Directie Financiële Markten

De Minister van Financiën,

Gelet op de artikelen 11 en 15 van de Regeling toezichtkosten Wet financiële dienstverlening;

Besluit:

Artikel 1

In deze regeling wordt verstaan onder wet: Wet financiële dienstverlening.

Artikel 2

1. Het bedrag, bedoeld in artikel 3, eerste lid, van de Regeling toezichtkosten Wet financiële dienstverlening wordt vastgesteld op:

a. € 440 voor de behandeling van een aanvraag of verzoek tot verlening van een vergunning als bedoeld in artikel 10 van de wet, indien de aanvrager niet een financiële dienstverlener is als bedoeld in artikel 15, eerste lid, van de Regeling toezichtkosten Wet financiële dienstverlening;

b. € 340 voor de behandeling van een aanvraag of verzoek tot verlening van een vergunning als bedoeld in artikel 10 van de wet, indien de aanvrager een financiële dienstverlener is als bedoeld in artikel 15, eerste lid, van de Regeling toezichtkosten Wet financiële dienstverlening;

c. € 125 voor de behandeling van een verzoek tot uitbreiding of wijziging van een vergunning als bedoeld in artikel 10 van de wet of een ontheffing als bedoeld in artikel 18, eerste lid, van de wet;

d. € 125 voor de behandeling van een aanmelding van een verbonden bemiddelaar als bedoeld in artikel 12, eerste lid, onderdeel b, van de wet;

e. € 125 voor de behandeling van een melding van de aansluiting van een instelling als bedoeld in artikel 16, vierde lid, van de wet;

f. € 250 voor de behandeling van een aanvraag tot verlening van een ontheffing als bedoeld in artikel 18, eerste lid, van de wet.

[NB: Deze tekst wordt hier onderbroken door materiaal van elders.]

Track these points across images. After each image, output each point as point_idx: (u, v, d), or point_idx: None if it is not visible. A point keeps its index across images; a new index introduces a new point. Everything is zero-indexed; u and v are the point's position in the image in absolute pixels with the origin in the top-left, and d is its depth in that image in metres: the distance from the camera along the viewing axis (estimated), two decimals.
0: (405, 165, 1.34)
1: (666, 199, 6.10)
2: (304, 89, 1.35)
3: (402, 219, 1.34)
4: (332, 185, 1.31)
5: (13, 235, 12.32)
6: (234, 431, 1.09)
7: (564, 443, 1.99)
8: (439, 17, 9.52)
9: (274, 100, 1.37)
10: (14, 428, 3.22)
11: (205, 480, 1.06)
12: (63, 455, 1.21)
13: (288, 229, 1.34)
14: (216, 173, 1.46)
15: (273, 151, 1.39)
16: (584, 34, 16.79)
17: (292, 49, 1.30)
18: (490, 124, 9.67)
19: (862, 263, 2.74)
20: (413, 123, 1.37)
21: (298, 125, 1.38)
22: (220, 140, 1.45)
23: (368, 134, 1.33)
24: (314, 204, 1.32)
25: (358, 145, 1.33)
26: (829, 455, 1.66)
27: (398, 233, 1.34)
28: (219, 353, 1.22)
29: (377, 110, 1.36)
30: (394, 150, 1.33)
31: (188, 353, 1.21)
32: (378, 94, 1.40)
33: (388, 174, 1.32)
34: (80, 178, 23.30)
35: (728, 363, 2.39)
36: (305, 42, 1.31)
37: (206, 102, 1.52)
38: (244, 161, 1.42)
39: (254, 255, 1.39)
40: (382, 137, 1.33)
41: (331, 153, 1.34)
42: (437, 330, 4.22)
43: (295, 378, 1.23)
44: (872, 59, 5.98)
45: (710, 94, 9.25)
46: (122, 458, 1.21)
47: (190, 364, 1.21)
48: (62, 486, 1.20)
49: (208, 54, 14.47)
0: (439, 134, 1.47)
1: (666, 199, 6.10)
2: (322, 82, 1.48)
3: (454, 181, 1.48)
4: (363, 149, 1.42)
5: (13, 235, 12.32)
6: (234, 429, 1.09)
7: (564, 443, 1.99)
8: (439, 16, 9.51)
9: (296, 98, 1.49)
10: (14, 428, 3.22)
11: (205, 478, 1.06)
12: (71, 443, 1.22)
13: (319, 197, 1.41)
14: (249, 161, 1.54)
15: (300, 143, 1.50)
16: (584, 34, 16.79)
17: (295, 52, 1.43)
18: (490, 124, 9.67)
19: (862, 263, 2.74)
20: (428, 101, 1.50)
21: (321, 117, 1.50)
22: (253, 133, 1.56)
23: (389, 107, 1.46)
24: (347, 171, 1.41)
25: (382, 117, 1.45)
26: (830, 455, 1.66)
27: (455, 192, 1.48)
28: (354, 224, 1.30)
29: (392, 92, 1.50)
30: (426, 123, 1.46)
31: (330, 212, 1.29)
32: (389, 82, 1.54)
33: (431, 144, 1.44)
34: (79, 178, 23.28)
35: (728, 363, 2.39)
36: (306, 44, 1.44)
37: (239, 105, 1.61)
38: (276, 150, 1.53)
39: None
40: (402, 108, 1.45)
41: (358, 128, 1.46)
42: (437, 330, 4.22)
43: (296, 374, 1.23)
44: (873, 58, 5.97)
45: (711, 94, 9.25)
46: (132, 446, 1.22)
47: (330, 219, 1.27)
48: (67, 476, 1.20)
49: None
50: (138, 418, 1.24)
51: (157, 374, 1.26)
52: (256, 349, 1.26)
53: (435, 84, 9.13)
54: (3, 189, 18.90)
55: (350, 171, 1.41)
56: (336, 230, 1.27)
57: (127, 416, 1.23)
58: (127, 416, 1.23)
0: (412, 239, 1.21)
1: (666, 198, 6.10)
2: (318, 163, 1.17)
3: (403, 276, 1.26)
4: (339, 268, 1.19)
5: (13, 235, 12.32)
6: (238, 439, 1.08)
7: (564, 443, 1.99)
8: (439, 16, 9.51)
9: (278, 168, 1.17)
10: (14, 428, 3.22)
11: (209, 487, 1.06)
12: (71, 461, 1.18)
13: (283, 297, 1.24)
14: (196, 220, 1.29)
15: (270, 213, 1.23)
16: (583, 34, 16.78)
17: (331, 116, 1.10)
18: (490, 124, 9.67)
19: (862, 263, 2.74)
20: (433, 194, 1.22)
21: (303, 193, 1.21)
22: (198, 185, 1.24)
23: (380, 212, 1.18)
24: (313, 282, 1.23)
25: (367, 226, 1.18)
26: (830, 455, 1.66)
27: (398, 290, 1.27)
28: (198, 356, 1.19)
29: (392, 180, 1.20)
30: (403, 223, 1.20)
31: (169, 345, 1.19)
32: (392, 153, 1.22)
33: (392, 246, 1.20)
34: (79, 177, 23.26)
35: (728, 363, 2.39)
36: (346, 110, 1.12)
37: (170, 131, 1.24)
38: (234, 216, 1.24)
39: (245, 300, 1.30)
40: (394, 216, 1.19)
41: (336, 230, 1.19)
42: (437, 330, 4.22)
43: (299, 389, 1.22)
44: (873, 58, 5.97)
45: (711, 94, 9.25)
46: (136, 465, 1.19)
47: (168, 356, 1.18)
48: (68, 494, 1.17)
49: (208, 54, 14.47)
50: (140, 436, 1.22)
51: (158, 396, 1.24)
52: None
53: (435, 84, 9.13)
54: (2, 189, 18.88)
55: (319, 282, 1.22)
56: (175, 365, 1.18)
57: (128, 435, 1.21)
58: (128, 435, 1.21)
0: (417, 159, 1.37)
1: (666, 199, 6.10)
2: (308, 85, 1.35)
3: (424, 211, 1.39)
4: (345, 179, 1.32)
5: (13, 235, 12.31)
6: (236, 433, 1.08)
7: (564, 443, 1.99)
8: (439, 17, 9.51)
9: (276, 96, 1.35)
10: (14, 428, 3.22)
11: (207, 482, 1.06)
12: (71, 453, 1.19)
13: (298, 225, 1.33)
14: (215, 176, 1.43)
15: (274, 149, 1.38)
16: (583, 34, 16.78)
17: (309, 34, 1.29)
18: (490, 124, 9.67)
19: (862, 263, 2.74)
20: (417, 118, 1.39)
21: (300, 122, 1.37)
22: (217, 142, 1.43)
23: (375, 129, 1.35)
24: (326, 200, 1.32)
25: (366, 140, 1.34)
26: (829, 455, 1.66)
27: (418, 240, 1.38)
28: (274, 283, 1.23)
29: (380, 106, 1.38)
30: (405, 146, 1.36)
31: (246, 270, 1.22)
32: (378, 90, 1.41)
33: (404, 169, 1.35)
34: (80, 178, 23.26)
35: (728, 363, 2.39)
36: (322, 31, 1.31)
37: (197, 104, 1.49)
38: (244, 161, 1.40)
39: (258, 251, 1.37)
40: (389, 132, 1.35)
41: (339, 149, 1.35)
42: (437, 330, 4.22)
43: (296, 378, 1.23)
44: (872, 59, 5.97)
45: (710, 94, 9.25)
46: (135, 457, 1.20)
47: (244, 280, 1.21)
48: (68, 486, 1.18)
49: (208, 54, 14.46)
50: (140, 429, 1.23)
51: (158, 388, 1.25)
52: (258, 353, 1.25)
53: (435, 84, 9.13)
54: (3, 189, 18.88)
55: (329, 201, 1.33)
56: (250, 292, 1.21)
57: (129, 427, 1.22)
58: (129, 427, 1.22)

2. Het bedrag bedoeld in het eerste lid, onderdeel a of b, wordt verhoogd met € 125 ter zake van de inschrijving van een aangesloten instelling als bedoeld in artikel 16, eerste lid, van de wet.

3. Het bedrag, genoemd in het eerste lid, onderdeel a of b, wordt verhoogd met € 2.700, indien het de aanvraag betrekking heeft op een vergunning tot het aanbieden van beleggingsobjecten als bedoeld in artikel 1, onderdeel m, onder 7°, van de wet, of het aanbieden van financiële producten als bedoeld in artikel 3 van het Besluit financiële dienstverlening.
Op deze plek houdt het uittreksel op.